I left Tim at the lab and headed next door to the clinic where I got checked in and waited. Tim joined me in the waiting room and we were taken back to our room. Now, many women are heavily sedated or anesthetized for the ER, but my clinic generally doesn't do that. Instead, I was given an intramuscular injection of dilauded and some sort of atropine analog. These medications did NOTHING. The doctor told me I would be pretty loopy, but I wasn't even mildly sedated. I was scared and wide awake, but at the same time, I was very excited to be getting what I THOUGHT was the worst part of the whole process over with.'s not the worst part, but let's not get ahead of ourselves.

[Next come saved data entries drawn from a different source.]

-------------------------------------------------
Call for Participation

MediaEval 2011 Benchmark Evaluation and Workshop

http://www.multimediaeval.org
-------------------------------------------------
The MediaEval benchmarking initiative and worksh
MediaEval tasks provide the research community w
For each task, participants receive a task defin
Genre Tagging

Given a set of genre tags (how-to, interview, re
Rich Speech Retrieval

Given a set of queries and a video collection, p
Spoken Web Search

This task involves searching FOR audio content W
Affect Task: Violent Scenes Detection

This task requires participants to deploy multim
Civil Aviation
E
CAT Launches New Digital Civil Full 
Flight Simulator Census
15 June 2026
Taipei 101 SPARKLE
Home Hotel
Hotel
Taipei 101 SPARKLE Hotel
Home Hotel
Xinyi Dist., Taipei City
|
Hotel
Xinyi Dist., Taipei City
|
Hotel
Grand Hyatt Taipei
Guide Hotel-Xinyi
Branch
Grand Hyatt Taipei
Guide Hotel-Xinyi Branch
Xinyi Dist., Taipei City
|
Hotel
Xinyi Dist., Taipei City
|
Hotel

The nurses kept checking on me and eventually realized that I wasn't going to get any more sedated than I was so they told the doctor to come in and get started. The room was a pretty standard exam room. There was the bed, an ultrasound machine, a couple of chairs, a stool with wheels and a counter with a sink. In addition though, there is a little door in the wall that leads to the lab next door. This door is designed to pass the fluid retrieved over to the lab so they can go on their very own egg hunt. Oddly enough, this door is at the south end of the bed which means that there were probably a dozen or so people who had a bird's eye view of my nether region while the doctor retrieved my eggs. A few years ago, this would have really bothered me, but now, meh...

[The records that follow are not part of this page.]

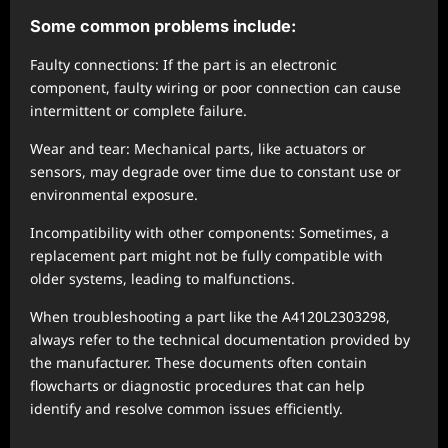
Some common problems include:
Faulty connections: If the part is an electronic
component, faulty wiring or poor connection can cause
intermittent or complete failure.
Wear and tear: Mechanical parts, like actuators or
sensors, may degrade over time due to constant use or
environmental exposure.
Incompatibility with other components: Sometimes, a
replacement part might not be fully compatible with
older systems, leading to malfunctions.
When troubleshooting a part like the A4120L2303298,
always refer to the technical documentation provided by
the manufacturer. These documents often contain
flowcharts or diagnostic procedures that can help
identify and resolve common issues efficiently.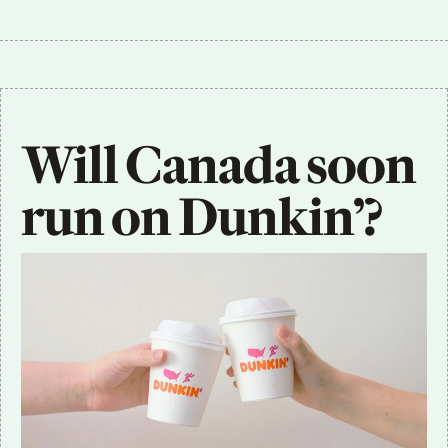
Will Canada soon 
run on Dunkin’?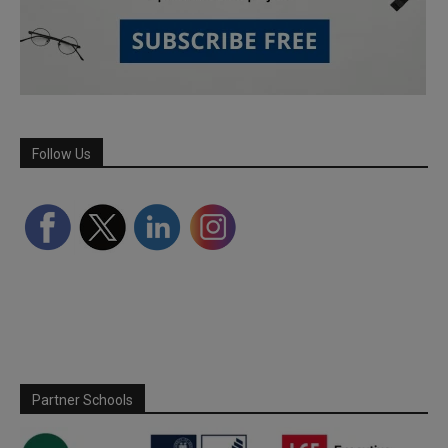
Follow Us
Partner Schools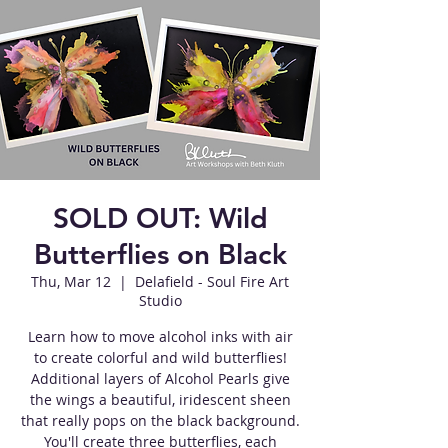
SOLD OUT: Wild
Butterflies on Black
Thu, Mar 12
  |  
Delafield - Soul Fire Art
Studio
Learn how to move alcohol inks with air
to create colorful and wild butterflies!
Additional layers of Alcohol Pearls give
the wings a beautiful, iridescent sheen
that really pops on the black background.
You'll create three butterflies, each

So the RE comes in and the ER commences. For those who don't want to know what the ER entails, skip ahead a paragraph. The RE placed a speculum and cleaned the inside of my vagina with a few different things. He then injected lidocaine (or something similar) into the wall of my vagina in order to make the BIG needle less painful. The speculum was removed and the RE waited a few minutes to let the lidocaine kick in. A transvaginal ultrasound was used to look at my ovaries and locate the fluid filled follicles that house the precious eggs. Unfortunately, as the RE suspected, only my right ovary could be retrieved. The left was just not in a good position. The retrieval is done by a large needle attached to the ultrasound probe. The doctor identifies a good location for retrieval, sticks the needle through the vaginal wall into my pelvic cavity and a little vacuum provides suction to aspirate the follicle contents. I'm not gonna lie, the needle didn't feel good, but it really wasn't as bad as I had built it up in my mind to be. And it was kind of neat being able to watch the follicles get poked and shrink down under the machine's suction.

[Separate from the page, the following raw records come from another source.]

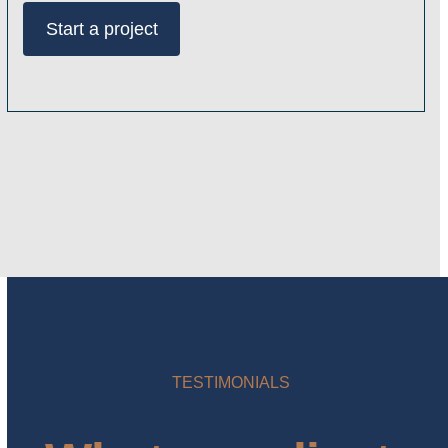
Start a project
TESTIMONIALS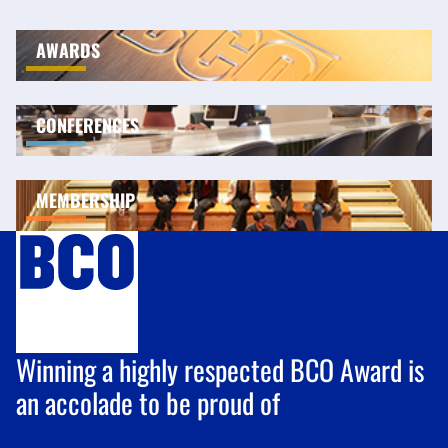
AWARDS
CONFERENCES
MEMBERSHIP
Winning a highly respected BCO Award is
an accolade to be proud of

After the retrieval was over, I had to lay around and rest for awhile and nurses came in and checked on me. We were waiting to hear how many eggs we had and I was very scared about what that number would be considering that we left an entire ovary full of follicles. The RE came in and gave us the news, they had retrieved 5 eggs. I was devastated. Five? FIVE!? After all of that, they only got 5?! Obviously we don't want to have 5+ kids but eggs do not equal babies. Generally not all eggs fertilize and even if they do, they don't all make it to transfer.

I tried to be positive, but the fear that we wouldn't have any embryos to transfer was overwhelming.